REQUIRED TASKS –
1. In the blog post on polarized car windows, which window shows the pattern on most cars?
2. Please transcribe part of the blog post on polarized car windows, beginning at the words "Petr Holub (hopet)" and stopping after the words "such (semi-)regular pattern.".

TEXT SHOWN –
—————

Yenya's World

Wed, 21 Sep 2005

Car windows polarized

Do you have a polarizing filter or polarizing sunglasses? It is interesting how many unusual things can be seen through the polarizing filter.

car window polarized

I have found that when you look at car windows through the polarizing filter, strips, spots, or chequered pattern can be seen. On most cars only the rear window shows this behaviour, altough I have seen an old Wartburg, which had this pattern on all windows, including the windscreen.

Does anybody know how this pattern is created, and why only the rear windows have this? Does it have something to do with rear window heating/defrosting?

Section: /world (RSS feed) | Permanent link | 9 writebacks

9 replies for this story:

Petr Holub (hopet) wrote:

Hi Yenya, it think it might be due to tensions in the glass (may be bad tempered glass with lots of tension in it) and maybe some other inhomogenities. The analysis using polarizing filter is often used for tension analysis of transparent material. - Petr

Yenya wrote:

But this does not explain why rear window only and why such (semi-)regular pattern.

Keith wrote:

Check out the article in the following link: http://www.specialtylens.com/PolarizedCourse/PolarFrameset.html?=polar06P.html Scroll all the way to the bottom to the section 'A phenomenon' In a nutshell, it's the tempered glass that makes the lines/spots/hashes and the windshield/windscreen is laminated, not tempered.

—————

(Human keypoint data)

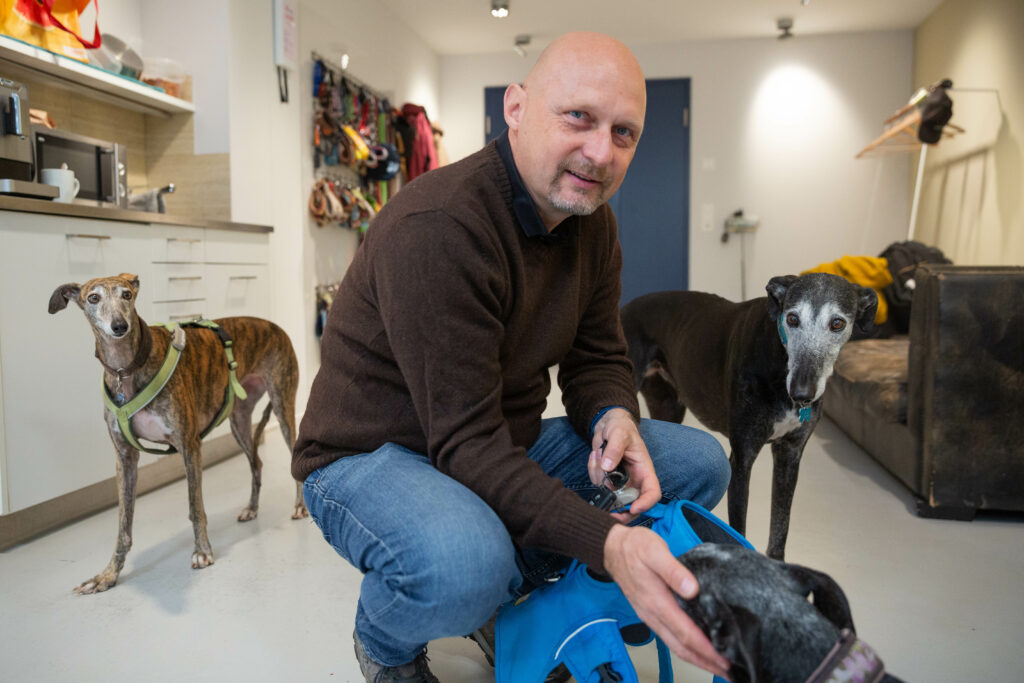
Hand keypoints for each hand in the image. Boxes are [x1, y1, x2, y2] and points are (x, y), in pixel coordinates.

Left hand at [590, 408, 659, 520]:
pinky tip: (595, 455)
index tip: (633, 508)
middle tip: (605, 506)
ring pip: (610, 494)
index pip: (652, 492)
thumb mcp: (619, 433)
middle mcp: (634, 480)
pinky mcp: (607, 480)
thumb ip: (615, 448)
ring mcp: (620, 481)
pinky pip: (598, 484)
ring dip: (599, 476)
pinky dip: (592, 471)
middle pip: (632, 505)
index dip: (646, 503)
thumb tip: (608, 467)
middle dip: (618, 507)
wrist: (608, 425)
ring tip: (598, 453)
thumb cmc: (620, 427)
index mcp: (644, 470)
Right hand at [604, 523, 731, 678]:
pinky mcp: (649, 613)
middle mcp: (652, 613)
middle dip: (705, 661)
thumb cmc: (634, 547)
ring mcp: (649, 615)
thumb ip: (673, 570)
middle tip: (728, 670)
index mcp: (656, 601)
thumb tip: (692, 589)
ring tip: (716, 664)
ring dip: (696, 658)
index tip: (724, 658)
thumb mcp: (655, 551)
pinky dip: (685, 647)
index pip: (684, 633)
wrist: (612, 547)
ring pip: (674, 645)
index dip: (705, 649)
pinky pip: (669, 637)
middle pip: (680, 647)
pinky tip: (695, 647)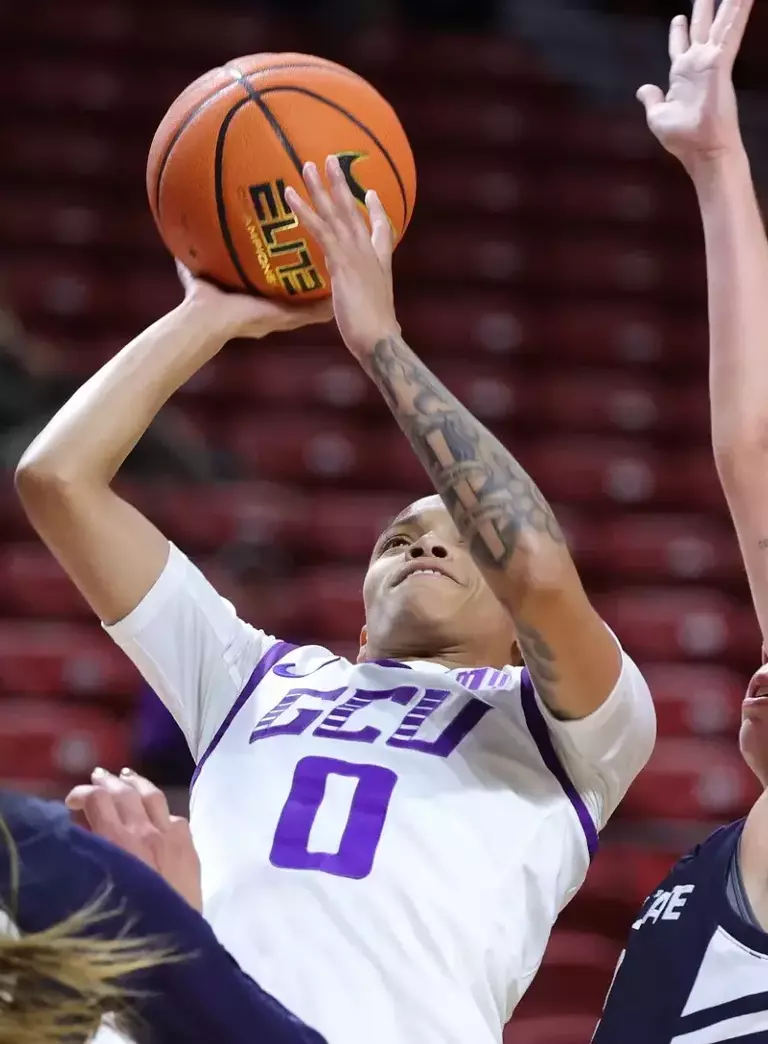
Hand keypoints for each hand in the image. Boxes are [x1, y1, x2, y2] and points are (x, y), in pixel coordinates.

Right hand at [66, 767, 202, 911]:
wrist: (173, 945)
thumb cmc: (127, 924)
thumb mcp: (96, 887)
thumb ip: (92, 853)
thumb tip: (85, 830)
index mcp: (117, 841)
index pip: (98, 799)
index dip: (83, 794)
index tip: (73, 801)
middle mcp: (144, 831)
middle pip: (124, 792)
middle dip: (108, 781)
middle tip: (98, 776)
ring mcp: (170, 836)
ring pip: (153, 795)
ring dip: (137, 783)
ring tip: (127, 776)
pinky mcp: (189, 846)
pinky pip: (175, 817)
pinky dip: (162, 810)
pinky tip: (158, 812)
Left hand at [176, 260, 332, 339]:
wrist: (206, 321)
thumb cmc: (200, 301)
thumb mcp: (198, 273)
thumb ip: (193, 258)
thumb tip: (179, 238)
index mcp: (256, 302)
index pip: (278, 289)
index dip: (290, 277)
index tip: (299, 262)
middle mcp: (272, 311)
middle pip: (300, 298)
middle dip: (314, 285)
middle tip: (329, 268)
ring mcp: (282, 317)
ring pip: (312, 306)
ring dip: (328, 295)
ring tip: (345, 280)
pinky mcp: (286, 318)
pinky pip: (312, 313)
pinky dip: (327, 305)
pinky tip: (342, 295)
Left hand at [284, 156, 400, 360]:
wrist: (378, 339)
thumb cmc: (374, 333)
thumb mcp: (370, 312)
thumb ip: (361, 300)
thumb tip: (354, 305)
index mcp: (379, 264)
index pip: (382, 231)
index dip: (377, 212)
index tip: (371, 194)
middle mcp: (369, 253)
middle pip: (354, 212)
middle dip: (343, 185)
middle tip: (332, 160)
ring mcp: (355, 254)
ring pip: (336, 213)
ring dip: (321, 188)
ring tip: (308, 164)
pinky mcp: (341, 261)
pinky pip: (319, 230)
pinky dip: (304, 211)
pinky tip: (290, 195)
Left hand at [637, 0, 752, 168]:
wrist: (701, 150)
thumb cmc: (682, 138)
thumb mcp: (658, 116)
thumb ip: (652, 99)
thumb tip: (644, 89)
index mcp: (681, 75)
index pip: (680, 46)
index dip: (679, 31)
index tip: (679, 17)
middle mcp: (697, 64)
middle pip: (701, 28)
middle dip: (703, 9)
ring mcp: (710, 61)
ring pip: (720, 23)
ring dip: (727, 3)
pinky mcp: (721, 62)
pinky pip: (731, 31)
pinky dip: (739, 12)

—————

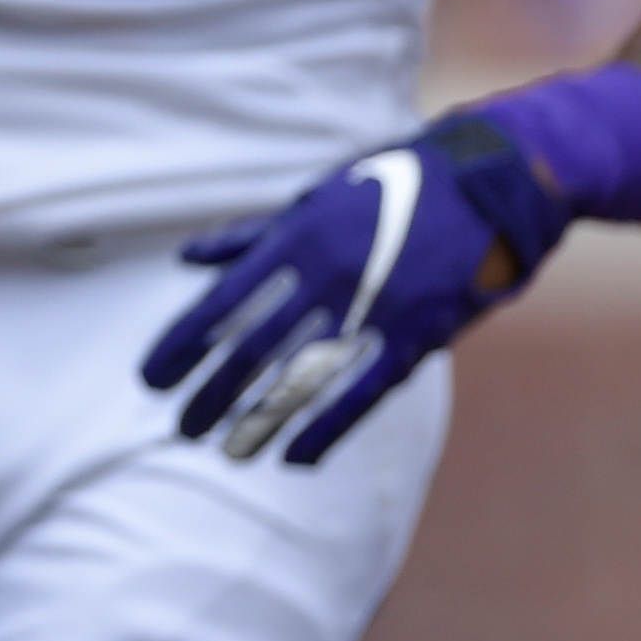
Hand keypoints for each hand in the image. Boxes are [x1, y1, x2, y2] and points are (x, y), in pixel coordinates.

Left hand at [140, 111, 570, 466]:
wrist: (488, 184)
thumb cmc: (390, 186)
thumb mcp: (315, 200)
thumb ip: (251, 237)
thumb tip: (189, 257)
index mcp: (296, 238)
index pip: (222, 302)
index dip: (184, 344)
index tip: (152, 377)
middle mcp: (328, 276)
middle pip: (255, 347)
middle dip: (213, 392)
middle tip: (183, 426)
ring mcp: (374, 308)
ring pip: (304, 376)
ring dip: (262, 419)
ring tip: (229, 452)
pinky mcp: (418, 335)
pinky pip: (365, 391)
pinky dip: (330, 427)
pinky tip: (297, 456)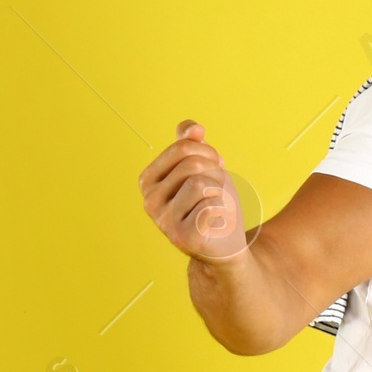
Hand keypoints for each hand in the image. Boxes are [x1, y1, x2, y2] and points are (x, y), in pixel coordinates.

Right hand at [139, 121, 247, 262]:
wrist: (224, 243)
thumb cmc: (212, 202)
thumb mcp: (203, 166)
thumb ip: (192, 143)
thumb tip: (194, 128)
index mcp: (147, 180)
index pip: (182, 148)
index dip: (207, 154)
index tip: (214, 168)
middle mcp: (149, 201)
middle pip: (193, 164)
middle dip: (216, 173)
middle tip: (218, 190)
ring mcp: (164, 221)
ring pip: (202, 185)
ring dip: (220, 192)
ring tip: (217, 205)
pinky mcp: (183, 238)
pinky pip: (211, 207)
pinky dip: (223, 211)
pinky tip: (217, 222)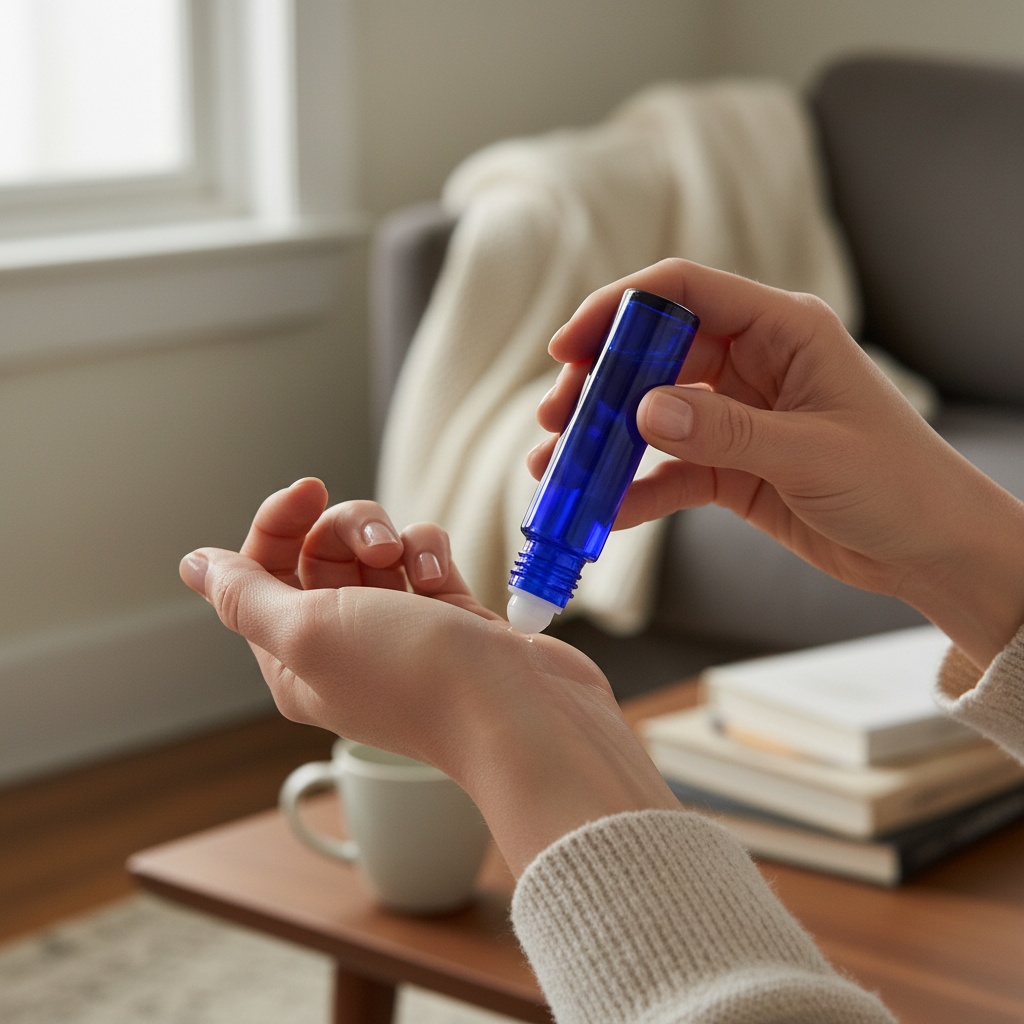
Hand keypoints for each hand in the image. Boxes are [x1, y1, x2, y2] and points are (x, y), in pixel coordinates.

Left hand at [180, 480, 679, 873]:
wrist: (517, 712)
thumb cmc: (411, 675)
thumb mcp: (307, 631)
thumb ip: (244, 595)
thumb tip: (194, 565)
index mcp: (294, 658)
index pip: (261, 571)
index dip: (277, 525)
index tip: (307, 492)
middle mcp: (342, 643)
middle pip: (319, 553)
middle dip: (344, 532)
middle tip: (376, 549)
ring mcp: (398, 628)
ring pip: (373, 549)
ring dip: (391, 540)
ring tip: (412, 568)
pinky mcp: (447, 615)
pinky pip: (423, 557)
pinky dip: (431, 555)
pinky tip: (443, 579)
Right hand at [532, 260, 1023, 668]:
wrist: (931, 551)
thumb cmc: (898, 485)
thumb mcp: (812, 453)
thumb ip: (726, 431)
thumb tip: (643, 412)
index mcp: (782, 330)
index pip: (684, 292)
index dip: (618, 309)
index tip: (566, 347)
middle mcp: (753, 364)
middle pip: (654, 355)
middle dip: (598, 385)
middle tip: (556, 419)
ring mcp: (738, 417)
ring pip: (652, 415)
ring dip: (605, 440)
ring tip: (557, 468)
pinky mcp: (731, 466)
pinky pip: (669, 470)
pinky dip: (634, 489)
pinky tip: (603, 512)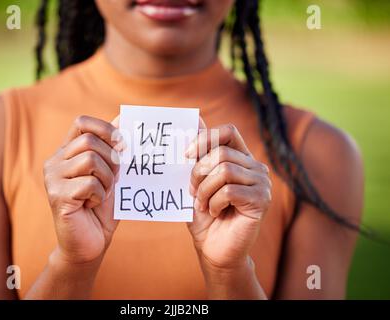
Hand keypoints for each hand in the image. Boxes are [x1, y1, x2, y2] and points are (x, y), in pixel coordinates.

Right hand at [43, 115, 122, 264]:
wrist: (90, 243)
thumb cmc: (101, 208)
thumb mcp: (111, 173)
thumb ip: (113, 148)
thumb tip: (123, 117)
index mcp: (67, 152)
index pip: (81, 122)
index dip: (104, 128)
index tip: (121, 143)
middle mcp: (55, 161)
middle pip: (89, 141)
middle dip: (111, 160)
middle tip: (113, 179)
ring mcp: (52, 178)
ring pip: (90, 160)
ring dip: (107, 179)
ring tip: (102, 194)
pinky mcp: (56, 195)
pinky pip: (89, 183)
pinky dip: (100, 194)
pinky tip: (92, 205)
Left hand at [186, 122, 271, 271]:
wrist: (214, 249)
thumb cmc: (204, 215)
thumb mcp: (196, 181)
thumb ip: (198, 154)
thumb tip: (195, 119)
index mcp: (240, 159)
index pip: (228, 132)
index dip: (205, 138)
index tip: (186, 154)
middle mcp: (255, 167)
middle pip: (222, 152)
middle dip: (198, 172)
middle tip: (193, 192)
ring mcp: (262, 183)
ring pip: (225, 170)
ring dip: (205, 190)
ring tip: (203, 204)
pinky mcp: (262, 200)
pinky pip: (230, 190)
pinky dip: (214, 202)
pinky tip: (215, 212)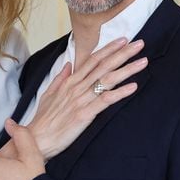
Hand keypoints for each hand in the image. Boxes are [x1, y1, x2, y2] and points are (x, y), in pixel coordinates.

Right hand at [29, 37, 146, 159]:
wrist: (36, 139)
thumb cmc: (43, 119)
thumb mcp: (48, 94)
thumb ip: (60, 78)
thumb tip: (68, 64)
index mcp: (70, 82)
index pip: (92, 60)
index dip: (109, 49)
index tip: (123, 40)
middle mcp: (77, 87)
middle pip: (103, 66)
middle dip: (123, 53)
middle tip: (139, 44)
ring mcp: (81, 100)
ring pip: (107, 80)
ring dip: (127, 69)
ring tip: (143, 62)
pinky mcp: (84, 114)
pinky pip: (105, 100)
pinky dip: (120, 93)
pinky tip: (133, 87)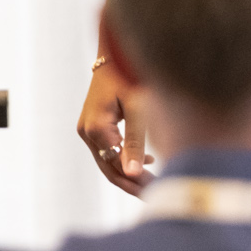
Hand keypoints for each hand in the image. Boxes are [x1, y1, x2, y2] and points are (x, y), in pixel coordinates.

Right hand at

—————

SOLUTIONS PER TASK –
1. Only the rear window.

2.
Petr Holub (hopet) wrote:

Hi Yenya, it think it might be due to tensions in the glass (may be bad tempered glass with lots of tension in it) and maybe some other inhomogenities. The analysis using polarizing filter is often used for tension analysis of transparent material. - Petr

Yenya wrote:

But this does not explain why rear window only and why such (semi-)regular pattern.